Article 78 lists the duties of the PM towards the President — communicating decisions, furnishing information, and submitting matters for the Council's consideration when the President asks.
Previous-Year Style Practice
Attempt this before reading the answer — it mirrors the difficulty of actual CDS Polity questions.
Q. The principle of collective responsibility of the Council of Ministers means that the Council is responsible to which one of the following?
Answer: The Lok Sabha. Under Article 75(3) the Council of Ministers is collectively responsible to the Lok Sabha. A no-confidence motion passed by the Lok Sabha against the Council compels the entire Council — not just one minister — to resign.
Q. By which amendment was the strength of the Council of Ministers capped at 15% of the strength of the House?
Answer: The 91st Constitutional Amendment Act, 2003, limited the total number of ministers, including the Prime Minister, to 15% of the total strength of the Lok Sabha (or the State Legislative Assembly).
Points Students Commonly Confuse
Examiners love testing the fine lines in this topic. Fix these in memory.
- Article 74 vs 75: 74 is about advising the President; 75 is about appointment and responsibility.

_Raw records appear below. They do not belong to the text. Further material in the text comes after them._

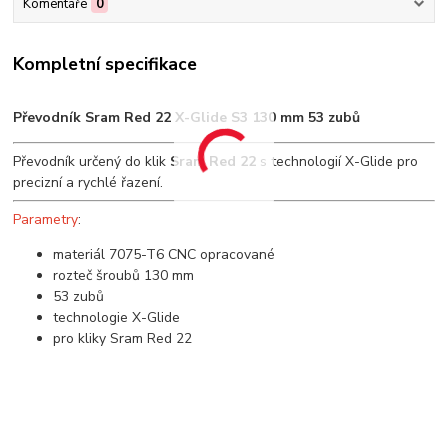
Komentáře
0
Kompletní specifikace
Převodník Sram Red 22 X-Glide S3 130 mm 53 zubů
Převodník určený do klik
Sram Red 22
s technologií X-Glide pro
precizní a rychlé řazení.
Parametry
:
materiál 7075-T6 CNC opracované
rozteč šroubů 130 mm
53 zubů
technologie X-Glide
pro kliky Sram Red 22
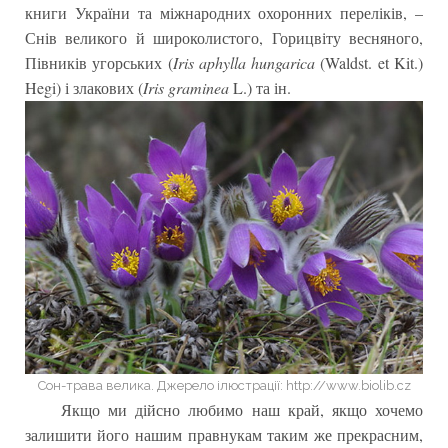
книги України та міжнародних охоронних переліків, –
Снів великого й широколистого, Горицвіту весняного,
Півників угорських (
Iris aphylla hungarica
(Waldst. et Kit.)
Hegi) і злакових (
Iris graminea
L.) та ін.
Сон-трава велика. Джерело ілюстрації: http://www.biolib.cz
Якщо ми дійсно любимо наш край, якщо хочемо
залишити його нашим правнукам таким же прекрасним,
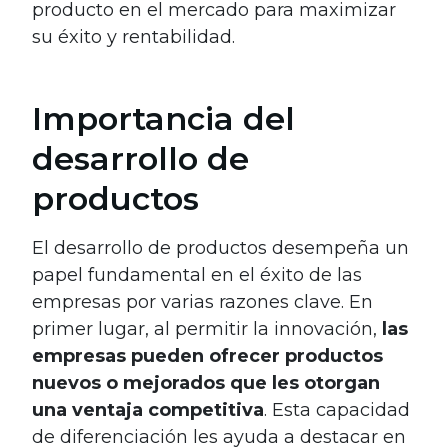
producto en el mercado para maximizar
su éxito y rentabilidad.
Importancia del
desarrollo de
productos
El desarrollo de productos desempeña un
papel fundamental en el éxito de las
empresas por varias razones clave. En
primer lugar, al permitir la innovación,
las
empresas pueden ofrecer productos
nuevos o mejorados que les otorgan
una ventaja competitiva
. Esta capacidad
de diferenciación les ayuda a destacar en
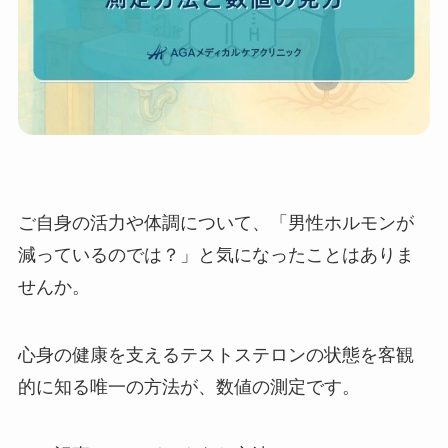
ご自身の活力や体調について、「男性ホルモンが
減っているのでは？」と気になったことはありま
せんか。
心身の健康を支えるテストステロンの状態を客観
的に知る唯一の方法が、数値の測定です。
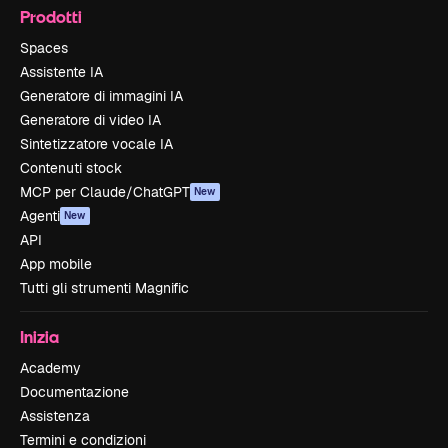
Prodotti
Spaces
Assistente IA
Generatore di immagini IA
Generatore di video IA
Sintetizzatore vocale IA
Contenuti stock
MCP per Claude/ChatGPT
New
Agenti
New
API
App mobile
Tutti gli strumenti Magnific
Inizia
Academy
Documentazione
Assistenza
Termini e condizioni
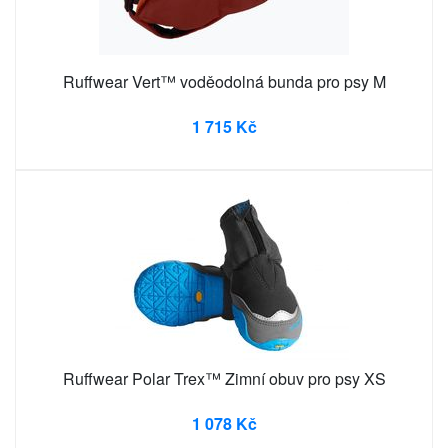
Ruffwear Vert™ voděodolná bunda pro psy M
1 715 Kč
Ruffwear Polar Trex™ Zimní obuv pro psy XS
1 078 Kč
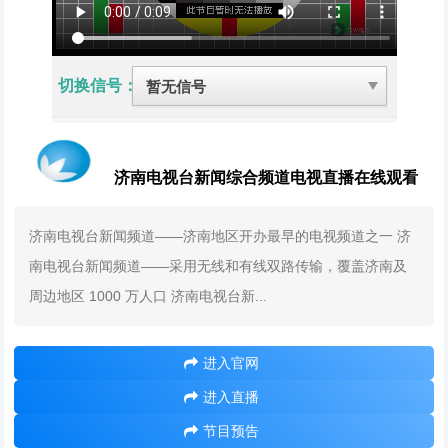
切换信号：
济南电视台新闻综合频道电视直播在线观看
济南电视台新闻频道——济南地区开办最早的电视频道之一 济
南电视台新闻频道——采用无线和有线双路传输，覆盖济南及
周边地区 1000 万人口 济南电视台新...
进入官网
进入直播
节目预告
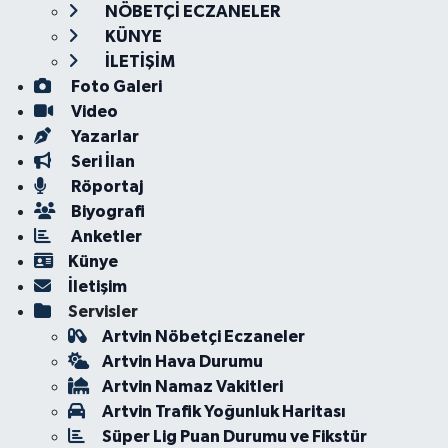
NÖBETÇİ ECZANELER
KÜNYE
İLETİŞİM
Foto Galeri
Video
Yazarlar
Seri İlan
Röportaj
Biyografi
Anketler
Künye
İletişim
Servisler
Artvin Nöbetçi Eczaneler
Artvin Hava Durumu
Artvin Namaz Vakitleri
Artvin Trafik Yoğunluk Haritası
Süper Lig Puan Durumu ve Fikstür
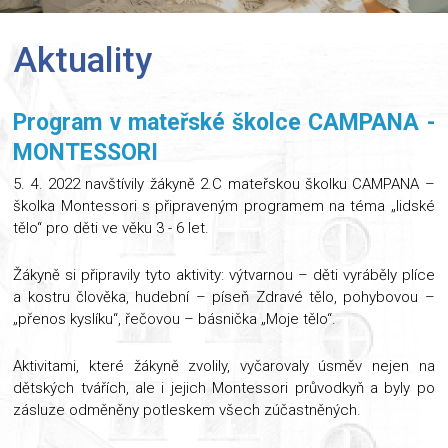
Aktuality
Program v mateřské školce CAMPANA -
MONTESSORI
5. 4. 2022 navštívily žákyně 2.C mateřskou školku CAMPANA –
školka Montessori s připraveným programem na téma „lidské
tělo“ pro děti ve věku 3 - 6 let.
Žákyně si připravily tyto aktivity: výtvarnou – děti vyráběly plíce
a kostru člověka, hudební – píseň Zdravé tělo, pohybovou –
„přenos kyslíku“, řečovou – básnička „Moje tělo“.
Aktivitami, které žákyně zvolily, vyčarovaly úsměv nejen na
dětských tvářích, ale i jejich Montessori průvodkyň a byly po
zásluze odměněny potleskem všech zúčastněných.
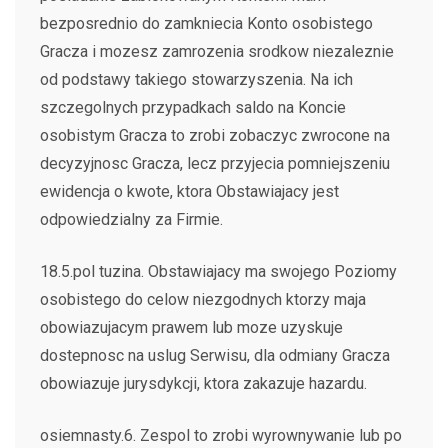
bezposrednio do zamkniecia Konto osobistego
Gracza i mozesz zamrozenia srodkow niezaleznie
od podstawy takiego stowarzyszenia. Na ich
szczegolnych przypadkach saldo na Koncie
osobistym Gracza to zrobi zobaczyc zwrocone na
decyzyjnosc Gracza, lecz przyjecia pomniejszeniu
ewidencja o kwote, ktora Obstawiajacy jest
odpowiedzialny za Firmie.
18.5.pol tuzina. Obstawiajacy ma swojego Poziomy
osobistego do celow niezgodnych ktorzy maja
obowiazujacym prawem lub moze uzyskuje
dostepnosc na uslug Serwisu, dla odmiany Gracza
obowiazuje jurysdykcji, ktora zakazuje hazardu.
osiemnasty.6. Zespol to zrobi wyrownywanie lub po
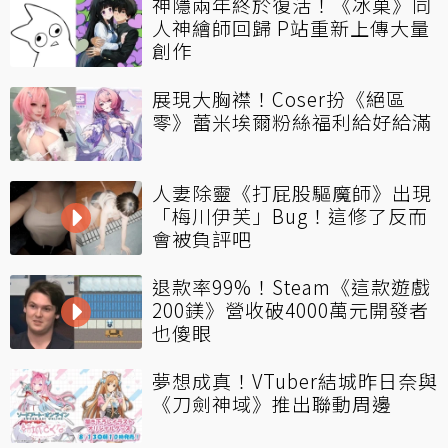
神隱兩年終於復活！《冰菓》同
人神繪師回歸 P站重新上傳大量
創作
展現大胸襟！Coser扮《絕區
零》蕾米埃爾粉絲福利給好給滿
人妻除靈《打屁股驅魔師》出現
「梅川伊芙」Bug！這修了反而
會被負評吧
退款率99%！Steam《這款遊戲
200鎂》營收破4000萬元開發者
也傻眼
夢想成真！VTuber結城昨日奈與
《刀劍神域》推出聯動周邊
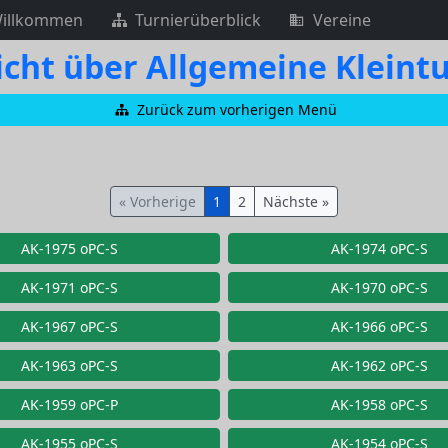
illkommen
Turnierüberblick
Vereine
cht über Allgemeine Kleint
Zurück zum vorherigen Menü
« Vorherige
1
2
Nächste »
AK-1975 oPC-S
AK-1974 oPC-S
AK-1971 oPC-S
AK-1970 oPC-S
AK-1967 oPC-S
AK-1966 oPC-S
AK-1963 oPC-S
AK-1962 oPC-S
AK-1959 oPC-P
AK-1958 oPC-S
AK-1955 oPC-S
AK-1954 oPC-S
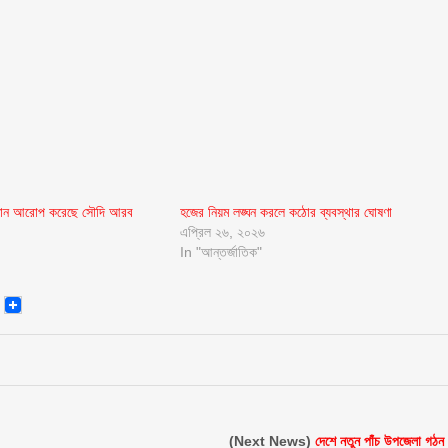
িধান আরোপ করেছে সৌদি আরব
হজের নিয়ম লঙ্ঘন করলে কঠোর ব্যবস্থার ঘোষণা
এপ্রিল ২৬, ২০২৬
In "আন্তর্জাতিক"
senger
Email
(Next News)
দেশে নতুন পাঁচ উপজেলা গঠন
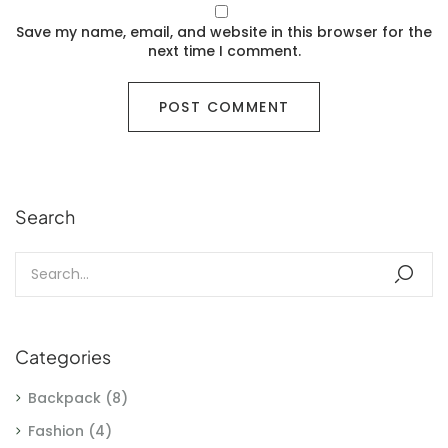
Save my name, email, and website in this browser for the
next time I comment.
Search
Categories
Backpack
(8)
Fashion
(4)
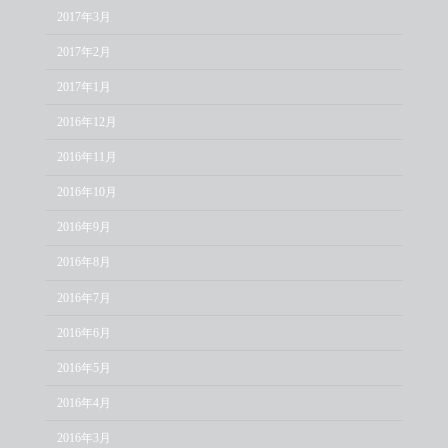
2017年3月
2017年2月
2017年1月
2016年12月
2016年11月
2016年10月
2016年9月
2016年8月
2016年7月
2016年6月
2016年5月
2016年4月
2016年3月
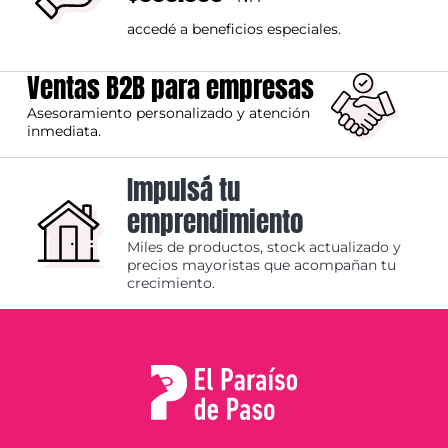
accedé a beneficios especiales.
Ventas B2B para empresas
Asesoramiento personalizado y atención
inmediata.
Impulsá tu
emprendimiento
Miles de productos, stock actualizado y
precios mayoristas que acompañan tu
crecimiento.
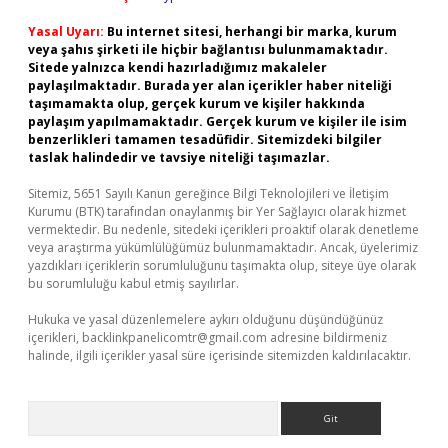
Yasal Uyarı:
Bu internet sitesi, herhangi bir marka, kurum
veya şahıs şirketi ile hiçbir bağlantısı bulunmamaktadır.
Sitede yalnızca kendi hazırladığımız makaleler
paylaşılmaktadır. Burada yer alan içerikler haber niteliği
taşımamakta olup, gerçek kurum ve kişiler hakkında
paylaşım yapılmamaktadır. Gerçek kurum ve kişiler ile isim
benzerlikleri tamamen tesadüfidir. Sitemizdeki bilgiler
taslak halindedir ve tavsiye niteliği taşımazlar.
Sitemiz, 5651 Sayılı Kanun gereğince Bilgi Teknolojileri ve İletişim
Kurumu (BTK) tarafından onaylanmış bir Yer Sağlayıcı olarak hizmet
vermektedir. Bu nedenle, sitedeki içerikleri proaktif olarak denetleme
veya araştırma yükümlülüğümüz bulunmamaktadır. Ancak, üyelerimiz
yazdıkları içeriklerin sorumluluğunu taşımakta olup, siteye üye olarak
bu sorumluluğu kabul etmiş sayılırlar.
Hukuka ve yasal düzenlemelere aykırı olduğunu düşündüğünüz
içerikleri,
backlinkpanelicomtr@gmail.com
adresine bildirmeniz
halinde, ilgili içerikler yasal süre içerisinde sitemizden kaldırılacaktır.
Arama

- Council vs Cabinet: the Council is the full body; the Cabinet is the small inner ring of seniors.
- 42nd vs 44th Amendment: the 42nd made the President bound by advice; the 44th allowed one reconsideration.
- Six-month rule: a non-member can be a minister but must enter a House within six months.
The Constitution does not classify ministers into Cabinet, MoS, and Deputy categories. That ranking comes from convention and salary rules, not from any article.
Quick Revision
- Article 74: Council headed by PM aids and advises the President; advice is binding.
- Article 75: appointment, tenure, and collective responsibility to the Lok Sabha.
- 91st Amendment, 2003: ministers capped at 15% of Lok Sabha strength.
- Three ranks: Cabinet Ministers, Ministers of State, Deputy Ministers.
- Cabinet is the small inner body; the Council is the whole team.
- Collective responsibility → they sink or swim together; PM is the keystone of the arch.
- A non-member minister must enter a House within six months.
Revise these seven lines the night before the exam and you will comfortably handle any factual question on the Council of Ministers.
Frequently asked questions
Which articles of the Constitution deal with the Council of Ministers?
Articles 74 and 75 in Part V. Article 74 provides for a Council of Ministers headed by the Prime Minister to aid and advise the President, and Article 75 deals with their appointment, tenure, and collective responsibility to the Lok Sabha.
What is the difference between the Cabinet and the Council of Ministers?
The Council of Ministers is the full body of all ministers of all ranks, while the Cabinet is a small inner group of only the senior-most Cabinet Ministers that actually takes policy decisions. Every Cabinet Minister is in the Council, but not every member of the Council is in the Cabinet.
What does collective responsibility mean?
It means the entire Council of Ministers is jointly answerable to the Lok Sabha. If a no-confidence motion is passed, the whole Council must resign, and every minister must publicly support Cabinet decisions or resign.
What is the maximum size of the Council of Ministers?
After the 91st Amendment Act of 2003, the total number of ministers including the Prime Minister cannot exceed 15% of the total strength of the Lok Sabha (or the State Legislative Assembly for States).
Can a person who is not a member of Parliament be made a minister?
Yes. A non-member can be appointed a minister, but he or she must become a member of either House of Parliament within six consecutive months, failing which the person ceases to be a minister.